図5 メモリ構造の工夫 図5 メモリ構造の工夫 

 これらの高い処理性能を持つ回路を複数備えていることから、メモリ構造についても工夫を凝らした。DDR(Double Data Rate)3 SDRAMインタフェースの構成を、32ビット(容量4ギガバイトまで)×2チャネルとしたのだ。2チャネルにすることで、複数の処理を同時に行う際に干渉が起らず、スムーズなアプリケーションを実行できる(図5)。あるマルチタスクで行っているリアルタイム処理について、そのメモリバス効率を計測した事例を挙げると、32ビット×2チャネルは60%以上だったが、64ビット×1チャネルは40%以下にとどまった。

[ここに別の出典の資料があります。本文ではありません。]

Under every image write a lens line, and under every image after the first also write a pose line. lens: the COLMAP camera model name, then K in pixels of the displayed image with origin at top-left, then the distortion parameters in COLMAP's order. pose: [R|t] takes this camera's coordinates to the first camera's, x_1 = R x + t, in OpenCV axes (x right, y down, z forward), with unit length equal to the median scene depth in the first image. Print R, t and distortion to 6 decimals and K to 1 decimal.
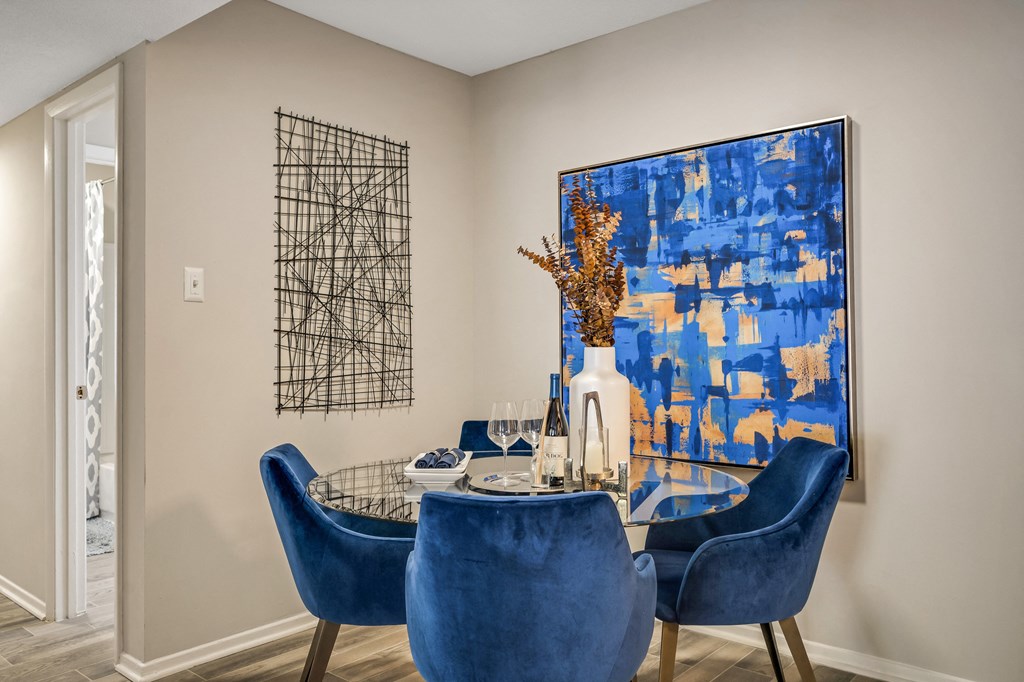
lens RADIAL K [[756.7, 0, 508.4], [0, 756.7, 328.6], [0, 0, 1]] dist [0.000247, 0.001504]
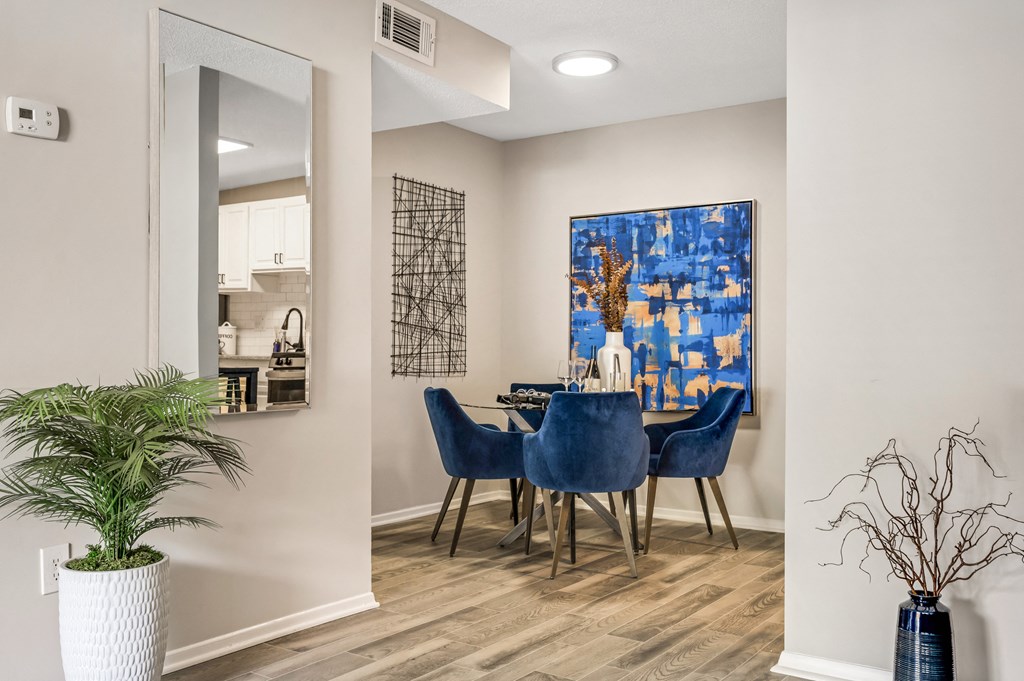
lens RADIAL K [[940.1, 0, 512.0], [0, 940.1, 340.5], [0, 0, 1]] dist [0.001333, 0.001228]
pose [[0.992477, 0.015329, 0.121467, -0.295099], [-0.016068, 0.999858, 0.005111, 0.027579], [-0.121371, -0.007025, 0.992582, -0.890819]]
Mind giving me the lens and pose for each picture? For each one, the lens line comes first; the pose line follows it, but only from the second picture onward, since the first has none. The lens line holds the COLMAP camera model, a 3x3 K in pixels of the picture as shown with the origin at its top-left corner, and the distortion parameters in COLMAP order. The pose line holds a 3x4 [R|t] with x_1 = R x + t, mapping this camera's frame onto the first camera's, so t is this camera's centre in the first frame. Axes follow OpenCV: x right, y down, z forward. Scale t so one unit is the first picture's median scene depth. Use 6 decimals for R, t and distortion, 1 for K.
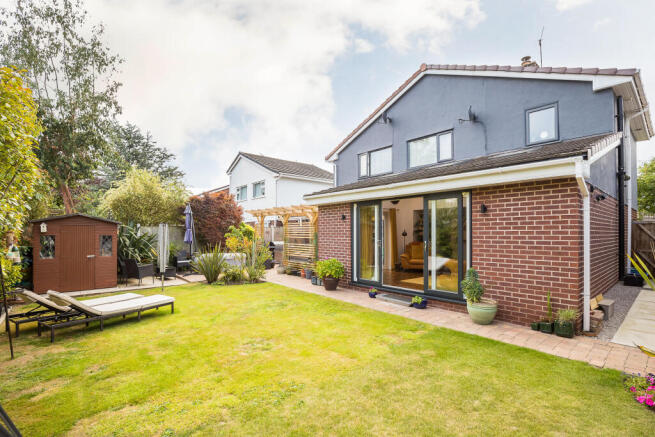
lens RADIAL K [[314.3, 0, 338.1], [0, 314.3, 233.7], [0, 0, 1]] dist [-0.038218, -0.000035]
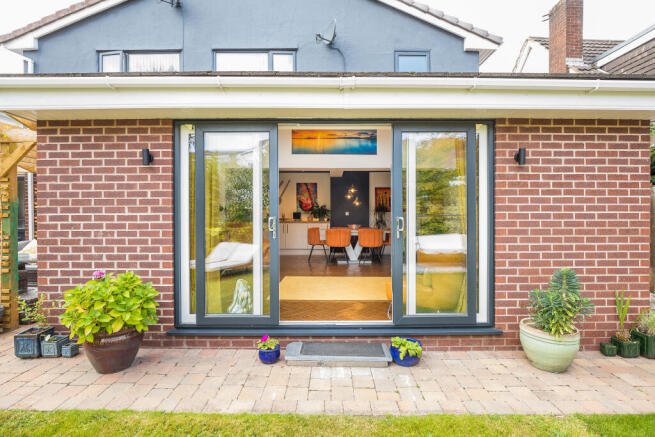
lens RADIAL K [[331.3, 0, 336.9], [0, 331.3, 215.3], [0, 0, 1]] dist [-0.023786, 0.002308]
pose [[0.652649, -0.003363, 0.757653, -0.149053], [-0.000033, 0.999990, 0.004467, 0.016955], [-0.757661, -0.002941, 0.652642, 0.668115]]
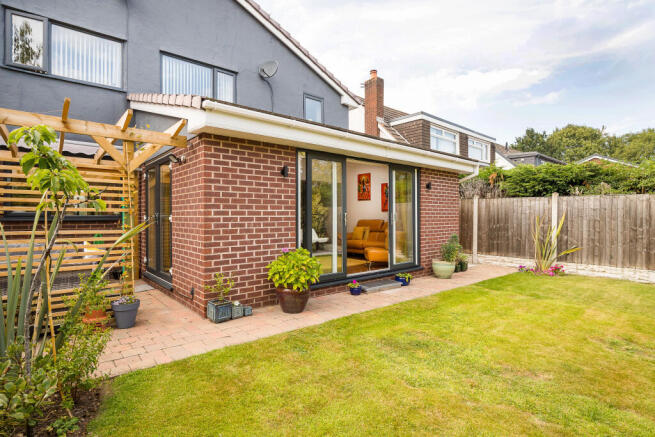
lens RADIAL K [[331.3, 0, 336.9], [0, 331.3, 215.3], [0, 0, 1]] dist [-0.023786, 0.002308]
pose [[0.001213, 0.001965, 0.999997, -0.631457], [-0.000187, 0.999998, -0.001965, 0.027945], [-0.999999, -0.000185, 0.001213, 1.048268]]
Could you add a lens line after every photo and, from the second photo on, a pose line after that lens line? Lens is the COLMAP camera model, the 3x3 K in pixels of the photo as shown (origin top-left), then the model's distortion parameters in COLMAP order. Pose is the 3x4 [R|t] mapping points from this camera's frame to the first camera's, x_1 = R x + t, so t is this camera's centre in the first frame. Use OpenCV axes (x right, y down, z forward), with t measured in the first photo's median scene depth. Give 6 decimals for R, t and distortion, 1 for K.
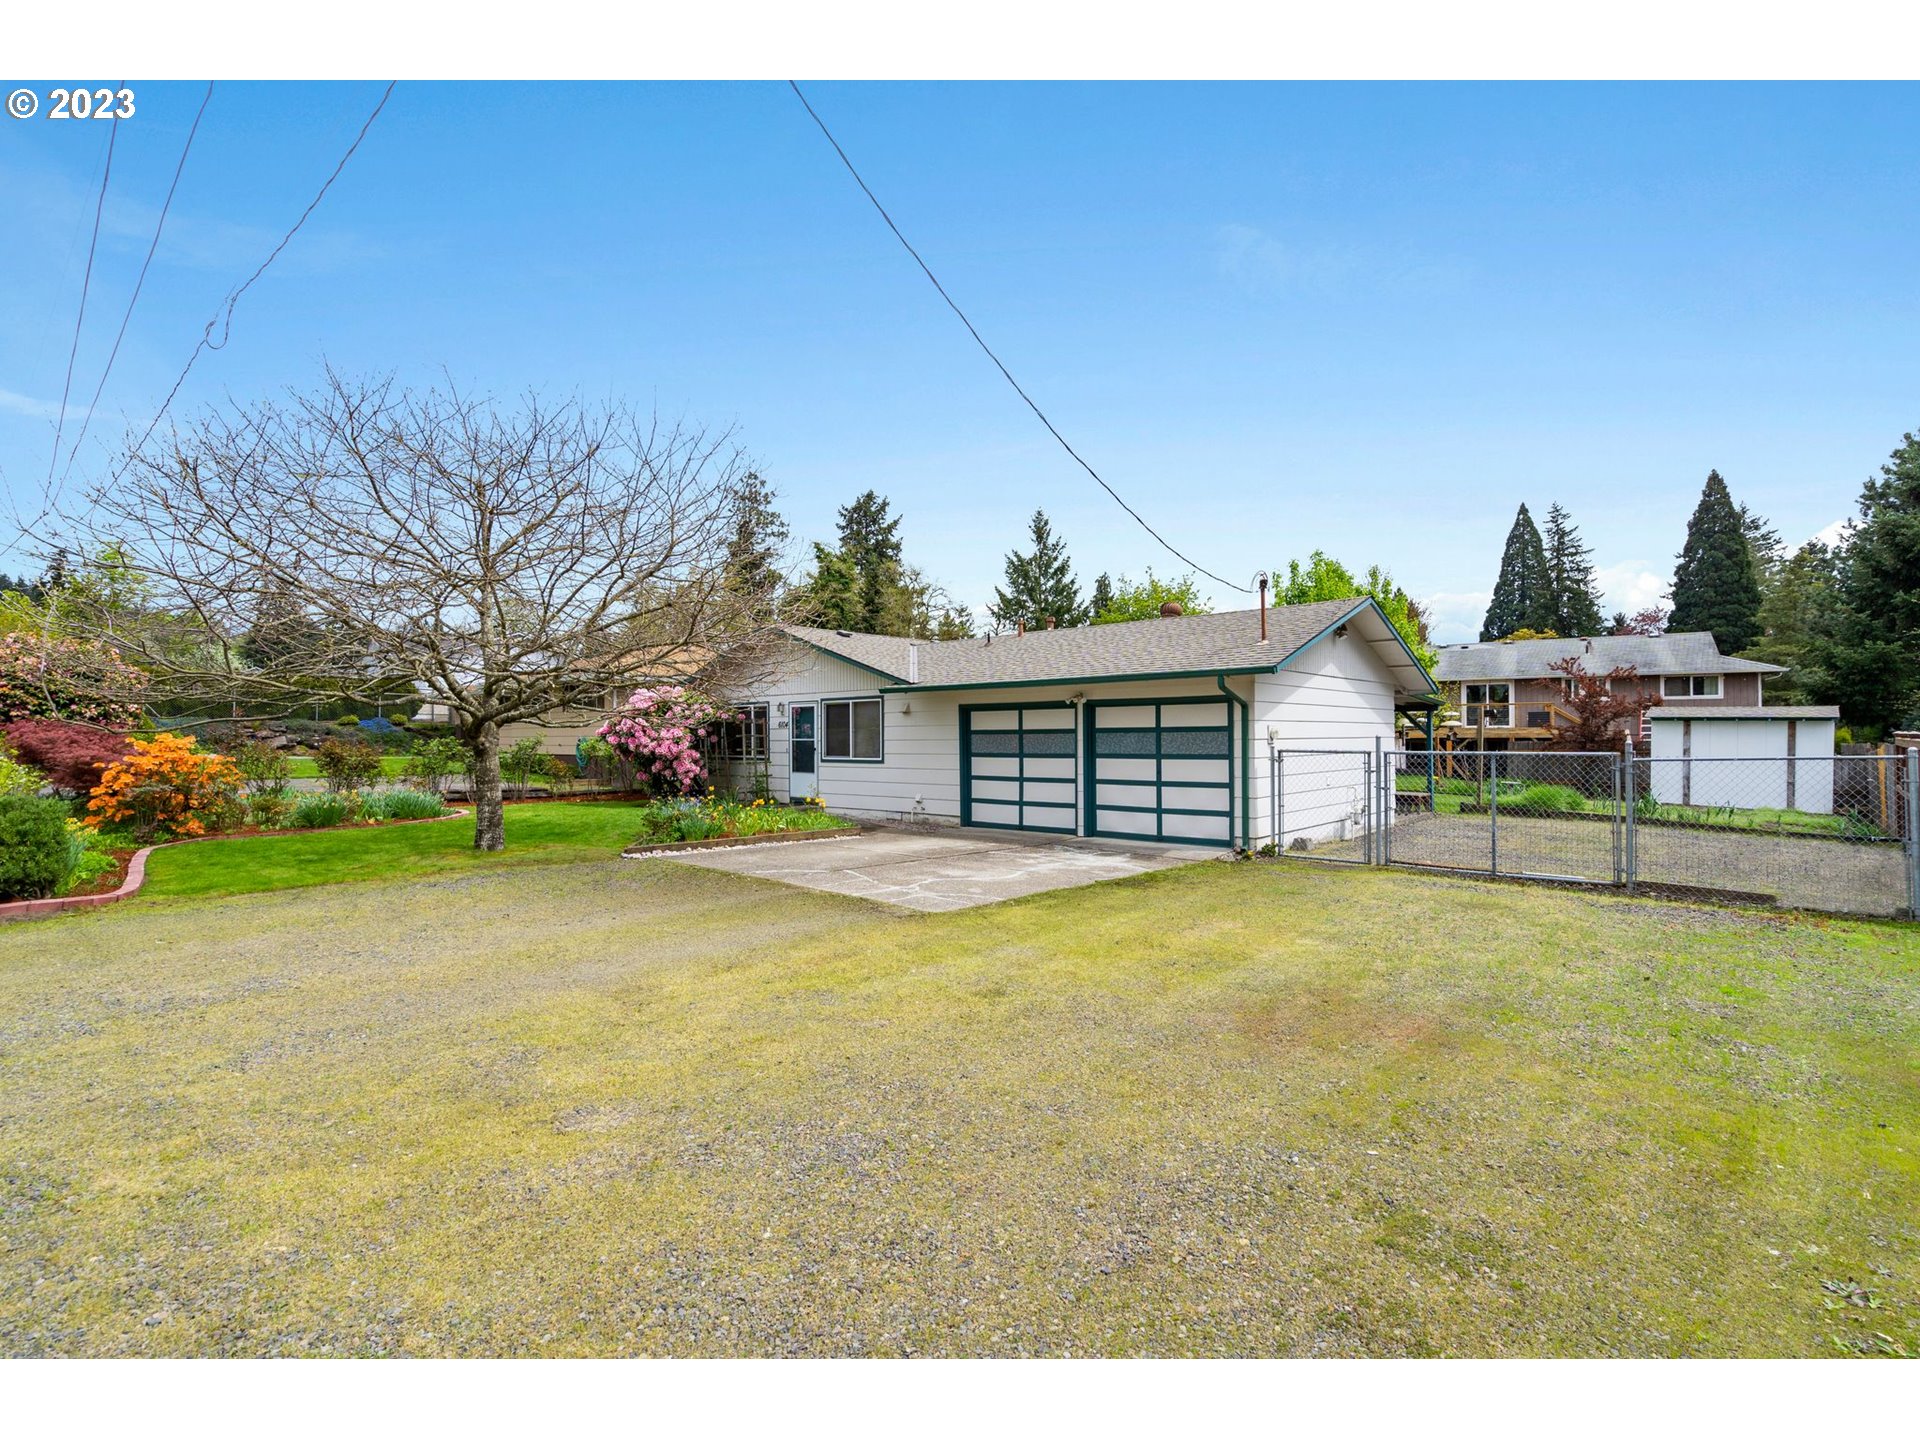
lens RADIAL K [[869.0, 0, 990.1], [0, 869.0, 730.1], [0, 0, 1]] dist [-0.001439, 0.000252]
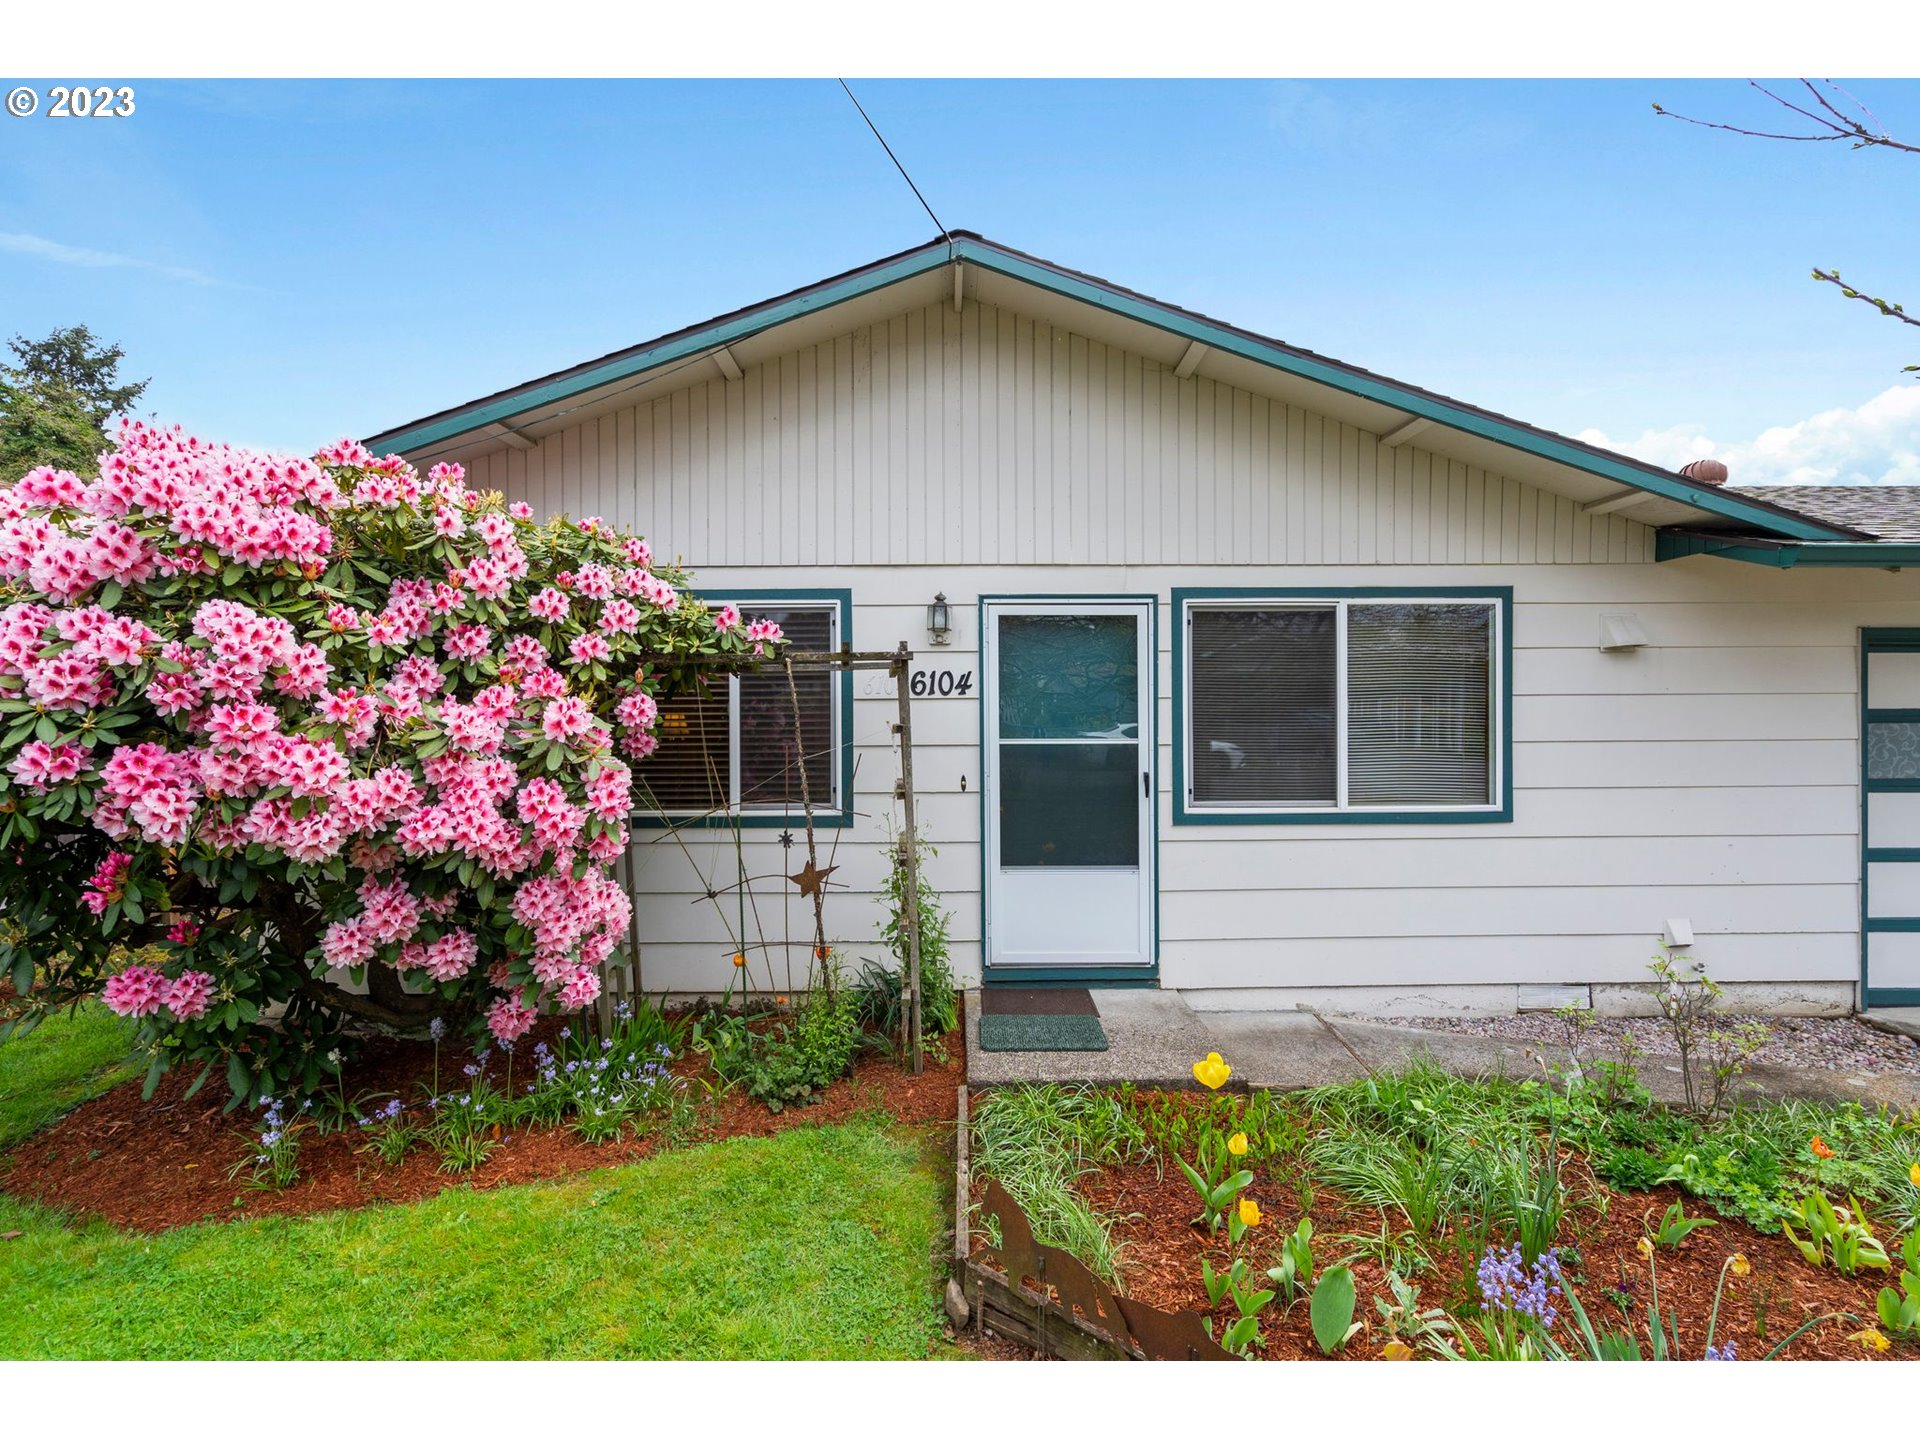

 他にも、SDXCやUHS-Iなどの最新規格に対応するSDカードインタフェースの搭載や、情報系車載LANの最新規格MOST(Media Oriented Systems Transport)150への対応など、将来的にハイエンド車載情報機器で必要とされる可能性の高い機能を備えた。また、拡張性を担保するためのPCI Express Gen2.0を1レーン搭載している。

 R-Car H1のその他の仕様は以下の通り。電源電圧は、I/Oが3.3V、DDR3メモリが1.5V、プロセッサコアが1.2V、PCI ExpressとMOST150のインタフェースが2.5V、SDカード関連のインタフェースが1.8V。消費電力は非公開。パッケージは、外形寸法が27mm×27mmで、端子数が832本のFCBGAである。

 会見では、R-Car H1の評価ボードを用いて、メイン画面で3D地図データの処理を、PinP(Picture in Picture)画面で3DのGUIを用いたマルチメディア処理を同時に行うデモンストレーションを行った(図6)。